Why the global grass isn’t all that greener
23 Nov, 2022

Why the global grass isn’t all that greener

Offshore investment is not a silver bullet – a well-diversified portfolio remains paramount,

says Larry Masson, Franchise Principal & Wealth Manager at Consult by Momentum

Rand plummets! SA on terrorist attack alert! Loadshedding continues to hurt the economy! Food and fuel prices skyrocket!

It is difficult not to feel despondent about the future of South Africa, with a quick scan of the country’s biggest news sites revealing a series of depressing headlines that practically yell the extent of our socio-economic challenges at us.

But are things really so much better further afield? And would local investors be wise to move the bulk of their funds offshore? Larry Masson, Franchise Principal and Wealth Manager at Consult by Momentum, says that the grass is not necessarily that much greener abroad – at least, not at present.

“We are certainly seeing an increase in interest around offshore savings and investment vehicles among clients, intending to safeguard wealth by investing in hard currency. Yet markets the world over are grappling with volatility and turmoil, which presents its own set of challenges.”

Masson explains that South Africa is categorised as an emerging market – typically considered higher risk – but that at present, even established markets are experiencing volatility in the current high inflation environment, with central banks raising interest rates to curb this. “This, coupled with rising global debt-to-GDP ratios, means that offshore investment returns are far from guaranteed.”

He adds that South Africans currently receive several benefits designed to incentivise local investment. “South African investors enjoy tax deductions on their retirement annuity contributions as well as other tax incentives. Furthermore, the recent relaxation of certain Regulation 28 (Pension Funds Act) rules allows for an increase in offshore exposure (45%), from which investors can benefit.”

Somewhat ironically, he adds, this relaxation was announced just before international inflation fears came to roost, resulting in global market volatility exacerbated by the war in Ukraine. “This resulted in international markets pulling back and thus offshore is not perceived as the safe haven it once was.”

So what’s looking good from a local perspective? Masson indicates that emerging market bonds are very attractive at present. “At around 11%, South Africa’s bonds are extremely well-priced and SA equites are currently very affordable.”

However, he cautions that investors must first identify their investment goal, which will inform the optimal asset allocation. “Depending on the investor’s risk appetite and tolerance, the asset class will differ.”

He adds that by that same token – and while certain South African asset classes are currently performing relatively well when compared to other markets – the country still only represents around 1% of the global economy. “Thus, those who decide to limit their investments solely to the local market take on very specific risks.”
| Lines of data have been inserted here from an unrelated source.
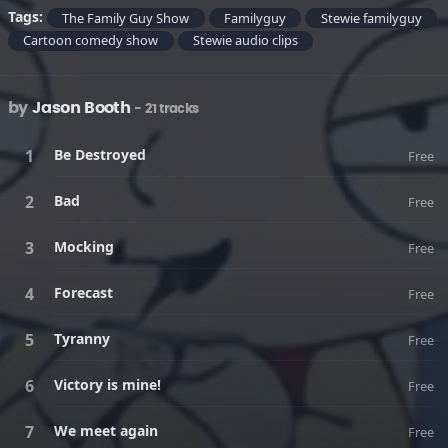
Tags:
The Family Guy Show
Familyguy
Stewie familyguy
Cartoon comedy show
Stewie audio clips
by
Jason Booth
- 21 tracks
Be Destroyed
Free
Bad
Free
Mocking
Free
Forecast
Free
Tyranny
Free
Victory is mine!
Free
We meet again
Free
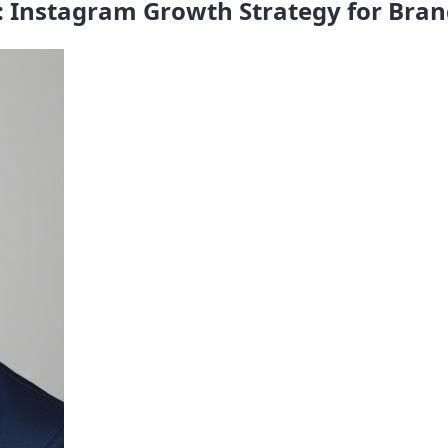
: Instagram Growth Strategy for Bran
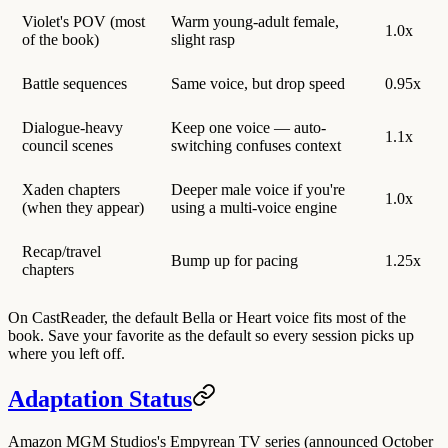
Violet's POV (most
Warm young-adult female,
1.0x
of the book)
slight rasp
Battle sequences
Same voice, but drop speed
0.95x
Dialogue-heavy
Keep one voice — auto-
1.1x
council scenes
switching confuses context
Xaden chapters
Deeper male voice if you're
1.0x
(when they appear)
using a multi-voice engine
Recap/travel
Bump up for pacing
1.25x
chapters
On CastReader, the default
Bella
or
Heart
voice fits most of the
book. Save your favorite as the default so every session picks up
where you left off.
Adaptation Status
Amazon MGM Studios's Empyrean TV series
(announced October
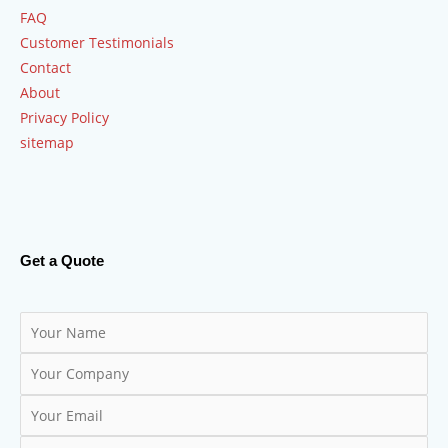
FAQ
Customer Testimonials
Contact
About
Privacy Policy
sitemap
Get a Quote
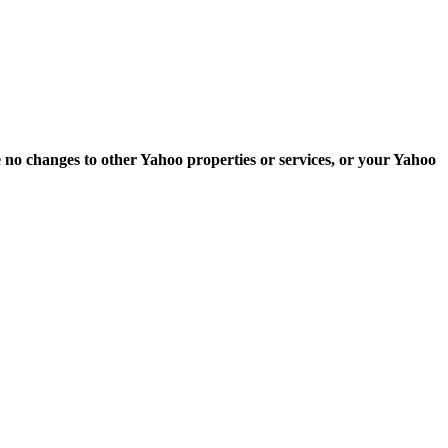
e no changes to other Yahoo properties or services, or your Yahoo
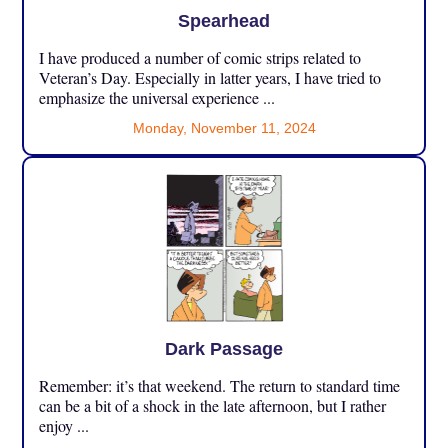
Spearhead
I have produced a number of comic strips related to
Veteran’s Day. Especially in latter years, I have tried to
emphasize the universal experience ...
Monday, November 11, 2024
Dark Passage
Remember: it’s that weekend. The return to standard time
can be a bit of a shock in the late afternoon, but I rather
enjoy ...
Masson explains that there are currently a number of different ways to invest offshore:

South African rand hedge shares/equities – a South African listed company that generates its income abroad.
Asset swap funds – a fund that is registered in South Africa, but with underlying exposure abroad. “You thus get foreign exposure, but all proceeds are to be taken in rand, with capital gains tax (CGT) calculated on the currency movement and return of the underlying exposure,” explains Masson.
Offshore allowance – Natural persons receive R1M per annum (without tax clearance) and R10M per annum tax allowance (with tax clearance) to invest directly abroad. “You can therefore buy hard currency and invest it directly offshore, says Masson. “Thus while the funds are physically abroad, the returns can be taken in whatever currency you chose. The currency is thus locked in and CGT is only payable on the underlying investment return in hard currency. However, it’s important to bear in mind that you will still pay tax in South Africa (if you are a South African tax payer).”

While conditions may currently be challenging the world over, Masson maintains that effective diversification remains the holy grail of risk-adjusted returns over time. “Potential returns may be higher in developing markets such as ours, but so too is the underlying risk. Also bear in mind that to ensure hard currency growth, one needs foreign exposure – generating rand returns whilst the rand depreciates will result in a lower hard currency return.”
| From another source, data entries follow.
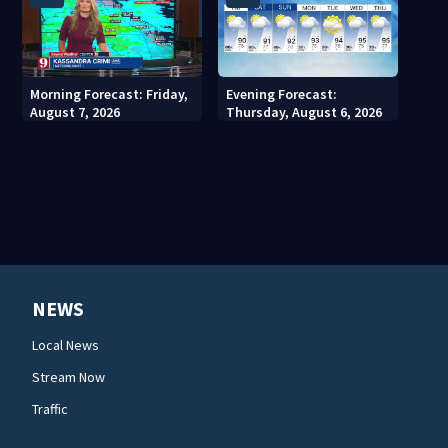
Morning Forecast: Friday,
Evening Forecast:
August 7, 2026
Thursday, August 6, 2026
NEWS
Local News
Stream Now
Traffic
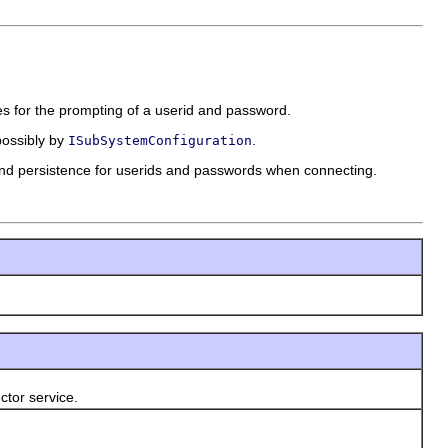
es for the prompting of a userid and password.
ossibly by
.
ISubSystemConfiguration
and persistence for userids and passwords when connecting.
tor service.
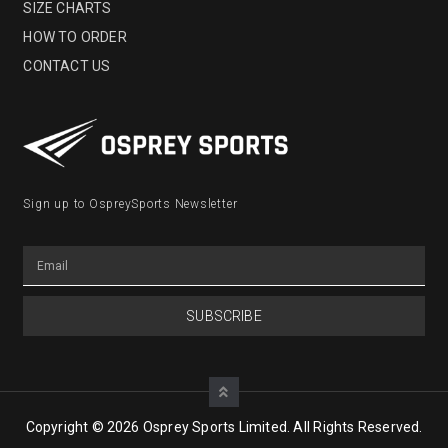
SIZE CHARTS
HOW TO ORDER
CONTACT US
Sign up to OspreySports Newsletter
SUBSCRIBE
Copyright © 2026 Osprey Sports Limited. All Rights Reserved.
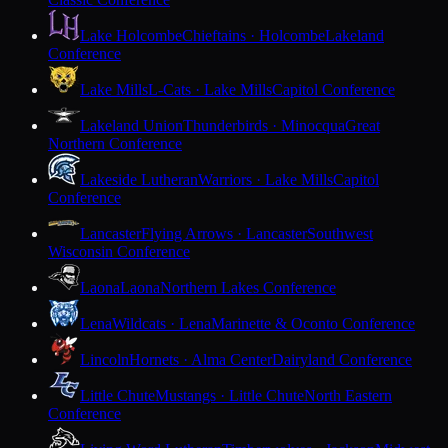
Lake Holcombe
Chieftains · Holcombe
Lakeland
Conference
Lake Mills
L-Cats · Lake Mills
Capitol Conference
Lakeland Union
Thunderbirds · Minocqua
Great
Northern Conference
Lakeside Lutheran
Warriors · Lake Mills
Capitol
Conference
Lancaster
Flying Arrows · Lancaster
Southwest
Wisconsin Conference
Laona
Laona
Northern Lakes Conference
Lena
Wildcats · Lena
Marinette & Oconto Conference
Lincoln
Hornets · Alma Center
Dairyland Conference
Little Chute
Mustangs · Little Chute
North Eastern
Conference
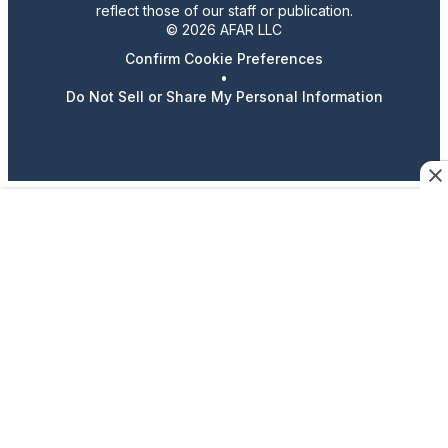
reflect those of our staff or publication.
© 2026 AFAR LLC
Confirm Cookie Preferences
•
Do Not Sell or Share My Personal Information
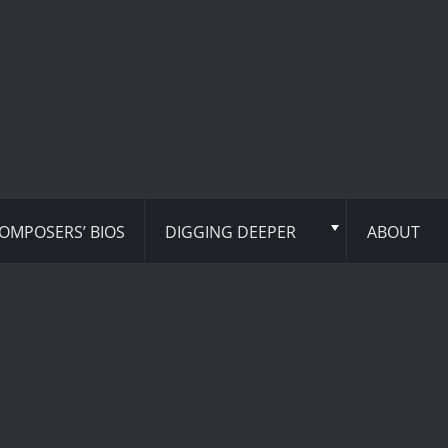
OMPOSERS’ BIOS
DIGGING DEEPER
ABOUT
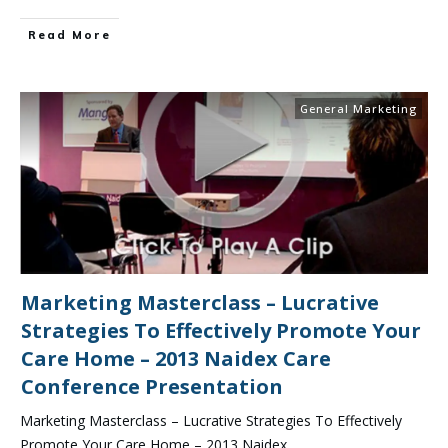
Read More
General Marketing
Marketing Masterclass – Lucrative
Strategies To Effectively Promote Your
Care Home – 2013 Naidex Care
Conference Presentation
Marketing Masterclass – Lucrative Strategies To Effectively
Promote Your Care Home – 2013 Naidex
...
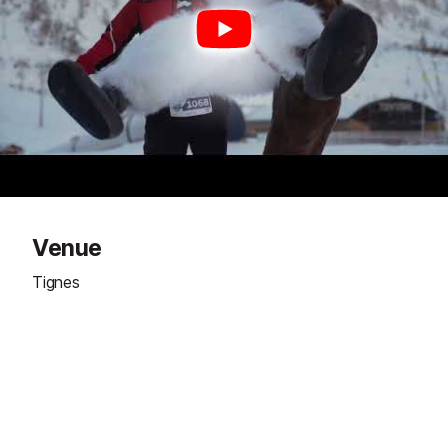
Venue
Tignes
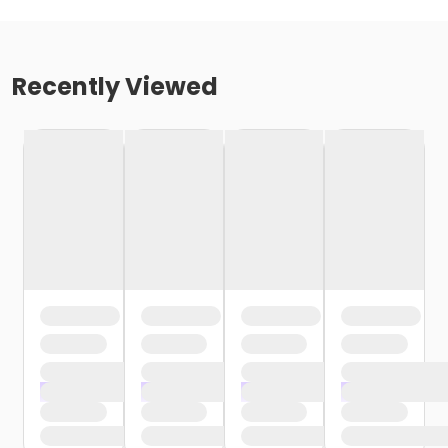
Recently Viewed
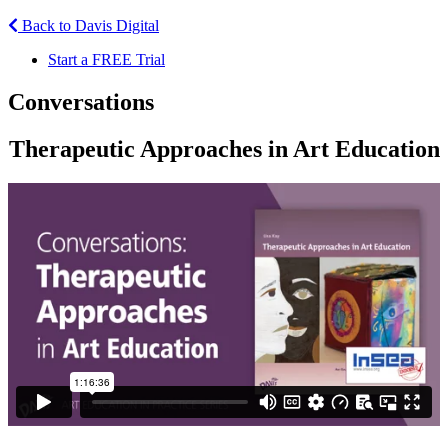
Back to Davis Digital
Start a FREE Trial
Conversations
Therapeutic Approaches in Art Education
He reminds investors that returns are determined by the performance of the underlying exposure in addition to currency movement. “As such, when investing abroad one should not be solely fixated on rand returns but rather look at the hard currency return – bearing in mind that the currency is an overlay that will fluctuate in the short term.
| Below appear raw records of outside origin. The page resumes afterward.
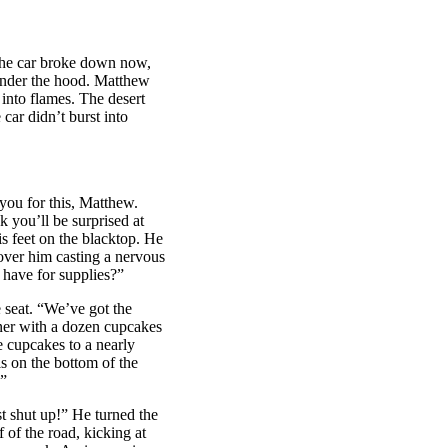
he car broke down now,
 under the hood. Matthew
 into flames. The desert
car didn’t burst into
 you for this, Matthew.
k you’ll be surprised at
is feet on the blacktop. He
 over him casting a nervous
 have for supplies?”
eat. “We’ve got the
iner with a dozen cupcakes
e cupcakes to a nearly
ls on the bottom of the
.”
st shut up!” He turned the
 of the road, kicking at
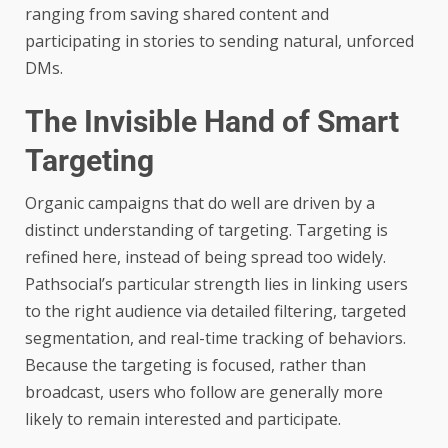
ranging from saving shared content and
participating in stories to sending natural, unforced
DMs.
The Invisible Hand of Smart
Targeting
Organic campaigns that do well are driven by a
distinct understanding of targeting. Targeting is
refined here, instead of being spread too widely.
Pathsocial’s particular strength lies in linking users
to the right audience via detailed filtering, targeted
segmentation, and real-time tracking of behaviors.
Because the targeting is focused, rather than
broadcast, users who follow are generally more
likely to remain interested and participate.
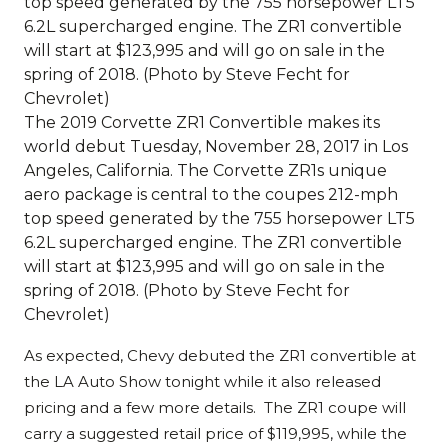
The 2019 Corvette ZR1 Convertible makes its
world debut Tuesday, November 28, 2017 in Los
Angeles, California. The Corvette ZR1s unique
aero package is central to the coupes 212-mph
top speed generated by the 755 horsepower LT5
6.2L supercharged engine. The ZR1 convertible
will start at $123,995 and will go on sale in the
spring of 2018. (Photo by Steve Fecht for
Chevrolet)
As expected, Chevy debuted the ZR1 convertible at
the LA Auto Show tonight while it also released
pricing and a few more details. The ZR1 coupe will
carry a suggested retail price of $119,995, while the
By investing strategically and with a view to the investor’s specific circumstances and goals, risk can be addressed. “Deciding when, where, weighting and what asset class is not a one-size-fits-all, he adds.

“As the landscape shifts, engaging a qualified, experienced financial adviser who will help you navigate both local and international markets is critical to maintaining a well-diversified investment portfolio. They will also prove to be invaluable by guiding you in making the necessary changes to your portfolio as the landscape continues to evolve.

“Ultimately, the grass is always greenest where you water it.”